The workshop aims to identify priorities and proposals for the capacity development of pesticide management in the region, as well as to enhance the capacity of participants to register pesticides and exchange information and experiences on pesticide management. 
The workshop will discuss identifying gaps and needs to update the legal framework and institutional capacities for pesticide management. Pesticides can pose a serious threat to human health and the environment, cause adverse effects on food security and are a major source of water and soil pollution, the statement said.
Thaer Yaseen, Regional Plant Protection officer at FAO Office for the Near East and North Africa, stressed that capacity-building programmes in the field of pesticide registration and management are essential to enhance the technical capacities of government officials involved in the regulation and management of pesticides in ministries of agriculture, environment and health.
"The regional workshop contributes towards developing a plan to better support sustainable pesticide management in the region by national officers.
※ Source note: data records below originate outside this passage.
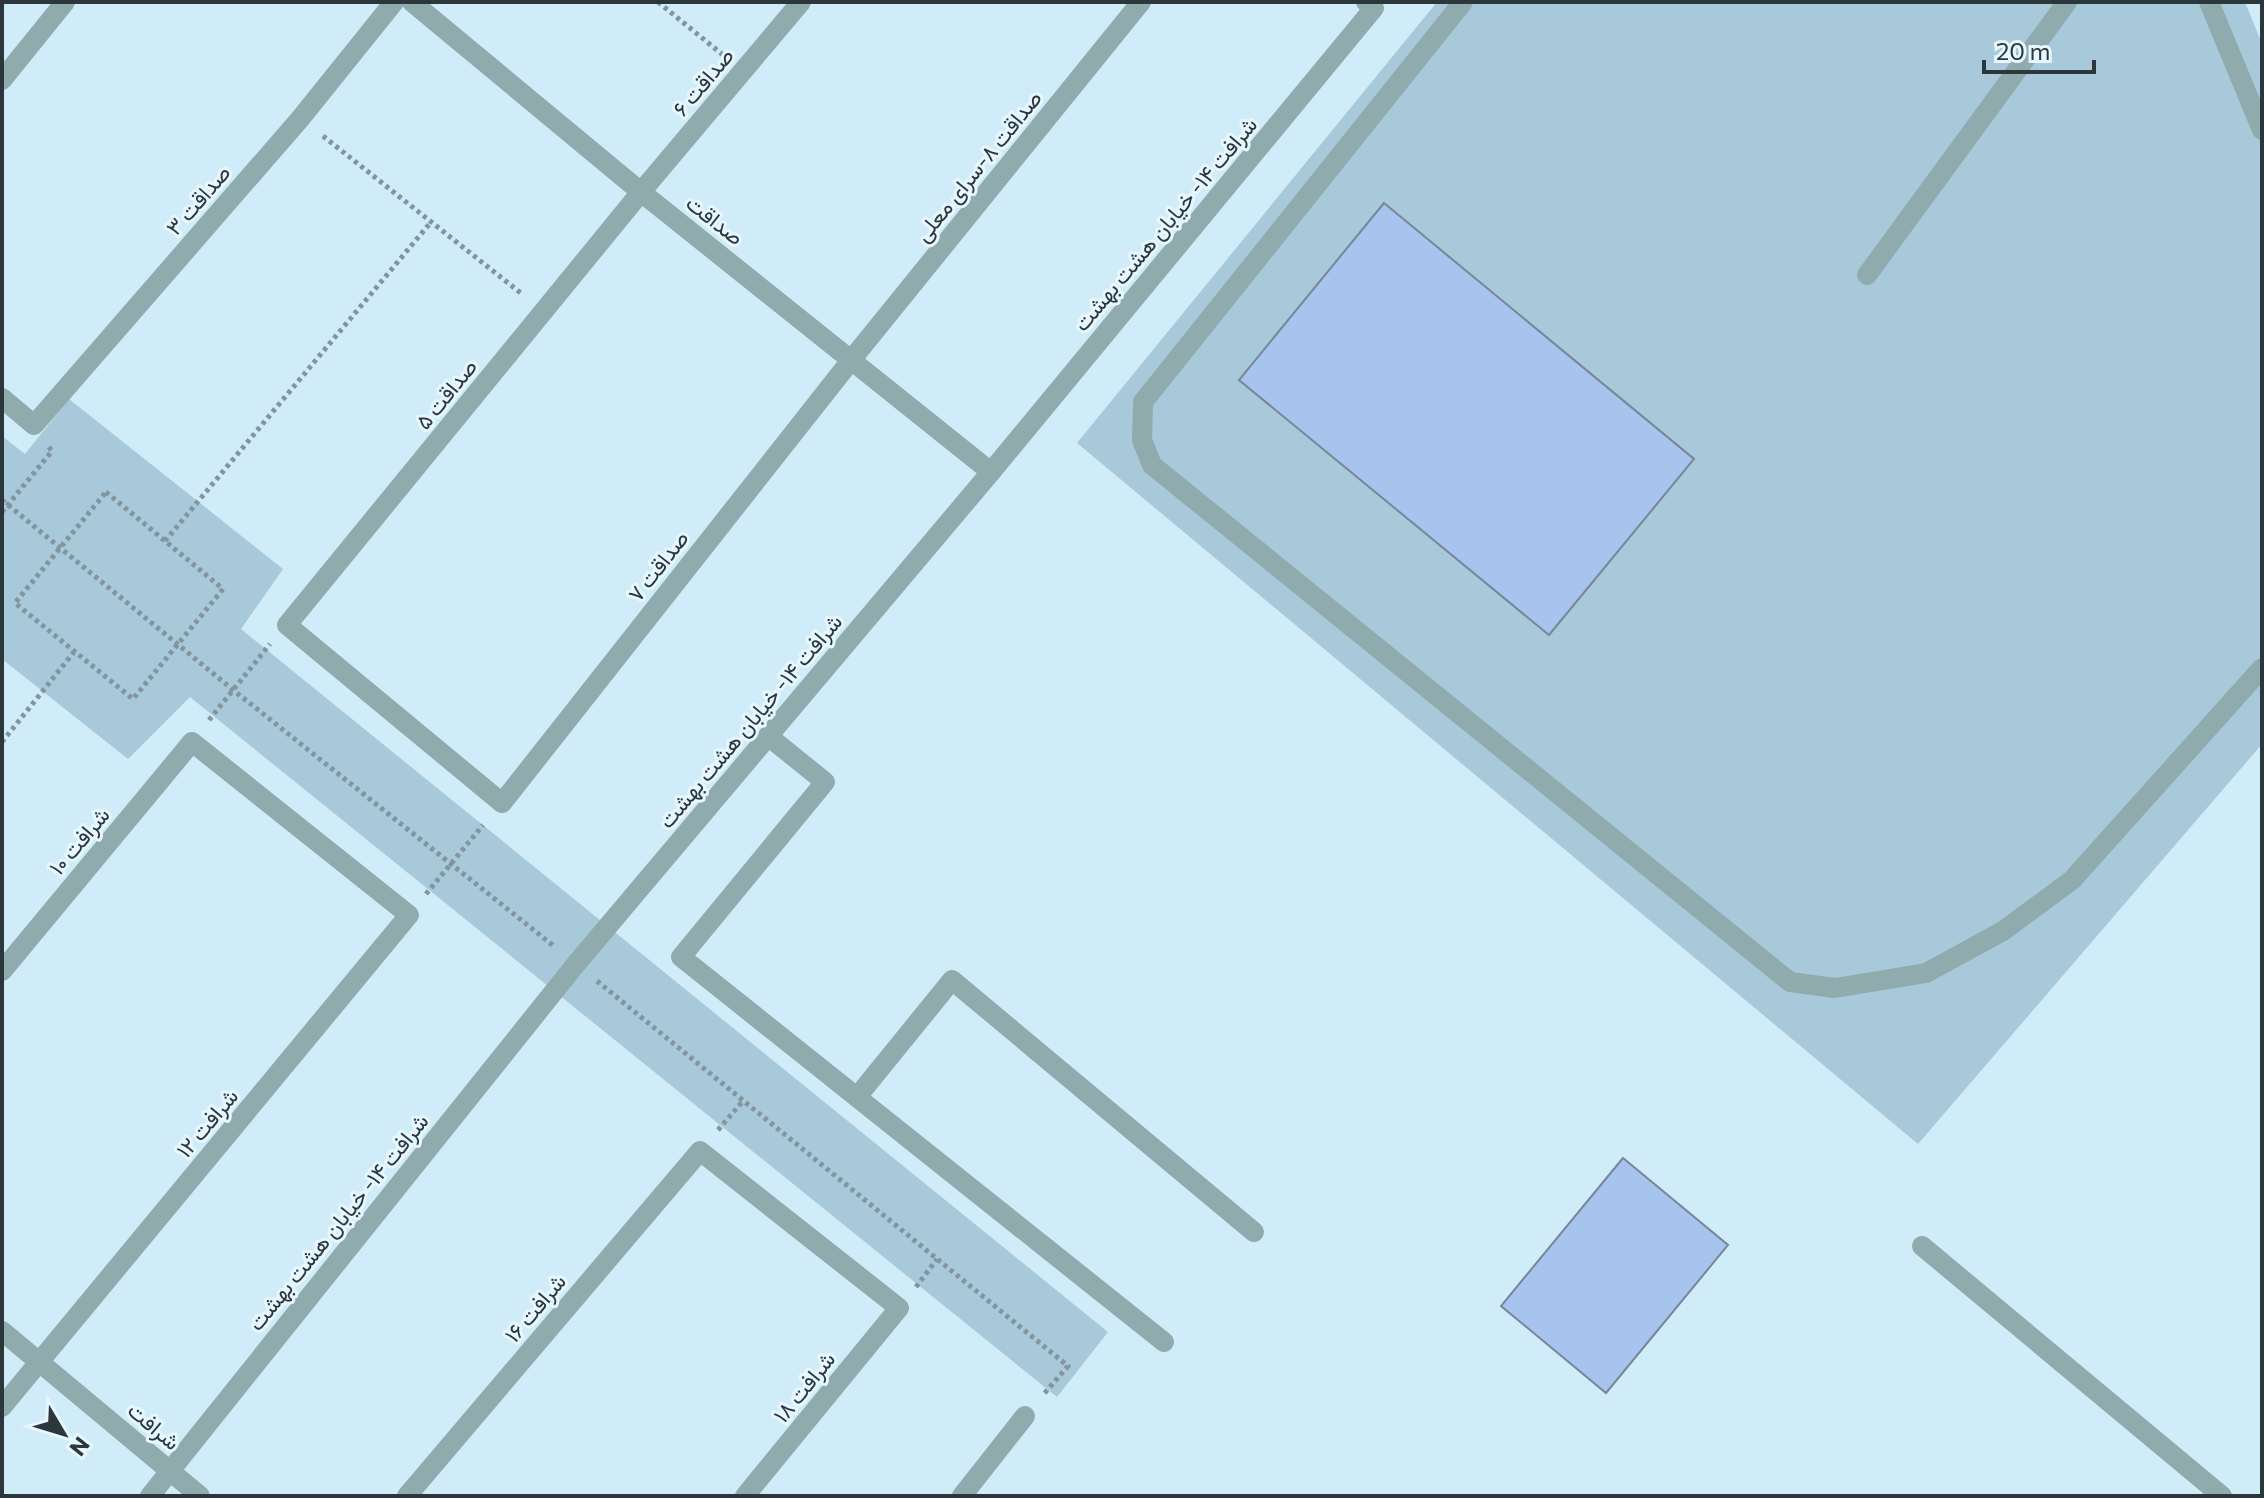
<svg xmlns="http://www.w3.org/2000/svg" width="2264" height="1498" viewBox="0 0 2264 1498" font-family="Commissioner,Vazirmatn,sans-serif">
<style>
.green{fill:#a7c9d9}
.building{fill:#a6c4ee;stroke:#788699;stroke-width:2}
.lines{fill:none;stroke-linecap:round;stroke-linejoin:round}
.path{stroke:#82959e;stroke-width:5;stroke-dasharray:4 4;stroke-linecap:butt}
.lane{stroke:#90abad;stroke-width:20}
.street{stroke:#90abad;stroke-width:20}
.labels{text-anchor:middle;stroke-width:6;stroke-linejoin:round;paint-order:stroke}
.street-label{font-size:22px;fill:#2c373c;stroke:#e7f7ff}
</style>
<rect width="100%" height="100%" fill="#d1ecf9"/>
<g class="green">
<path d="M1437 2H2245L2262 44V744L1918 1144 1077 443Z"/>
<path d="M69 399 283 569 241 629 1108 1332 1057 1397 190 697 128 759 2 659V436L25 454Z"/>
</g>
<g class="building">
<path d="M1384 203 1694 459 1549 635 1239 380Z"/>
<path d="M1623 1158 1728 1245 1606 1393 1501 1306Z"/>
</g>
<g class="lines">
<g class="path">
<path d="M658 2 723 55"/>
<path d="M323 136 522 294"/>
<path d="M106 492 223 589 133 699 15 603Z"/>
<path d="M2 500 232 689 555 947"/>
<path d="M2 512 52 451 48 446"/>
<path d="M165 541 431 222"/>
<path d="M209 720 270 644"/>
<path d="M2 742 74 652"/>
<path d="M426 894 483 825"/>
<path d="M597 981 1068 1366 1043 1395"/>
<path d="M718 1130 743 1101"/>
<path d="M916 1287 937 1259"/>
</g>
<g class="lane">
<path d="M1463 2 1143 402 1142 440 1152 465 1790 982 1835 988 1926 973 2003 931 2072 880 2262 668"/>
<path d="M2209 2 2262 130"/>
<path d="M1867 275 2067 2"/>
<path d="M768 736 825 782 681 957 1164 1342"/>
<path d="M857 1097 952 980 1254 1232"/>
<path d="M1922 1246 2222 1496"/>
</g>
<g class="street">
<path d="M412 2 641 192 991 472"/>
<path d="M801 2 641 192 287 625 502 803 852 359 1141 2"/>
<path d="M2 80 65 2"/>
<path d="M2 398 34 425 300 119 394 2"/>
<path d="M2 971 192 742 409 915 2 1407"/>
<path d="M2 1331 200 1496"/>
<path d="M150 1496 576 964 991 472 1374 8 1366 2"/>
<path d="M407 1496 700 1151 899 1308 745 1496"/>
<path d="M962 1496 1025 1416"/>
</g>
</g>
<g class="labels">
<g class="street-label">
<text transform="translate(703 82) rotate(-50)" y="8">صداقت ۶</text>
<text transform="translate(978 166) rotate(-51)" y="8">صداقت ۸-سرای معلی</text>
<text transform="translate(198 200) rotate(-49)" y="8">صداقت ۳</text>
<text transform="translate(715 220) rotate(38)" y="8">صداقت</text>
<text transform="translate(1165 224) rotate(-50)" y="8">شرافت ۱۴- خیابان هشت بهشت</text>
<text transform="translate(446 394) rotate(-51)" y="8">صداقت ۵</text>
<text transform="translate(658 566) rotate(-52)" y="8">صداقت ۷</text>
<text transform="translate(750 721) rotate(-50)" y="8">شرافت ۱۴- خیابان هشت بهشت</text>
<text transform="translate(79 841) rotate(-50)" y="8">شرافت ۱۰</text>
<text transform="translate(207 1123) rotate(-50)" y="8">شرافت ۱۲</text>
<text transform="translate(338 1222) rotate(-51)" y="8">شرافت ۱۴- خیابان هشت بهشت</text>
<text transform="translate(535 1308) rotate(-50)" y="8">شرافت ۱۶</text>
<text transform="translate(804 1387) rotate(-51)" y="8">شرافت ۱۸</text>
<text transform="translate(154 1426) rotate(40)" y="8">شرافت</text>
</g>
</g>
<rect width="2264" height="1498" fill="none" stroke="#2c373c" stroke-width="8"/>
<g transform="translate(64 1434) rotate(128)" stroke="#e7f7ff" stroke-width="6" paint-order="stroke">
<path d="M0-6L14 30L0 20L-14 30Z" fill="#2c373c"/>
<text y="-12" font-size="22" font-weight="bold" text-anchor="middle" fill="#2c373c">N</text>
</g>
<path d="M1984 60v12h110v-12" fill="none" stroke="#2c373c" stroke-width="4"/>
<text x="1996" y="60" font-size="24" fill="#2c373c" stroke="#e7f7ff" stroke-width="6" paint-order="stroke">20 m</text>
</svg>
Involving regional officers and expressing the views of the countries will ensure that the interventions are sustainable actions to the challenges and needs of the countries of the region,” Yaseen added.
 During the workshop, participants will receive training on the International Code of Conduct on Pesticide Management and Guidelines for Pesticide Quality Control and Advertising. 
They will also receive guidelines on compliance and enforcement of a pesticide regulatory programme, as well as guidelines for the registration of microbial, botanical and semi-chemical pesticides. 
The training also touches on Highly Hazardous Pesticides (HHP) in the region, to mitigate their risks.
 “The challenges facing farms worldwide, and the Jordanian farmer, in particular, are increasing as he suffers from a lack of resources, scarcity and high costs of production inputs, in addition to global climate change,” said Abdel Wali Al Tahat, Assistant Secretary-General for Plant Health, deputising for Agriculture Minister Khalid Hneifat.
"The Ministry of Agriculture is fully aware of the importance of true partnership between the public and private sectors, especially international companies specialised in the field of agricultural pesticides, which are based on research and development in advancing the reality of the agricultural sector and the modernity and technology it offers. By providing an attractive environment, Jordan is considered a haven for such companies, both from a legislative point of view, and by allowing sample imports intended for experimental purposes, research needs, development and sponsorship of initiatives,” added Tahat.
"Pesticides play an important role in the agricultural sector, achieving food security and improving farmers' livelihoods," elaborated FAO Representative to Jordan Nabil Assaf.
"However, the negative effects of pesticides on the environment, beneficial non-target organisms, and human health are often much greater than the benefits of using pesticides to control pests and diseases,” he added.
FAO Regional Office for Near East and North Africa intensively assessed the current status of health and technology projects in the region, the statement said. 
The report showed that 89 HHPs are still in use in some NENA countries, 50 of which were evaluated under the Globally Harmonised System of Classification and Labelling of Chemicals (GHS). 
According to the report, 39 of the 89 HHPs are identified under criteria 8, which indicates active substances and pesticide formulations that show a high incidence of severely harmful effects on human health or the environment.
Many countries in the NENA region have made efforts to effectively manage the use of pesticides by developing regulations, ratifying international agreements, and adopting Integrated Pest Management (IPM) programmes to reduce reliance on pesticides.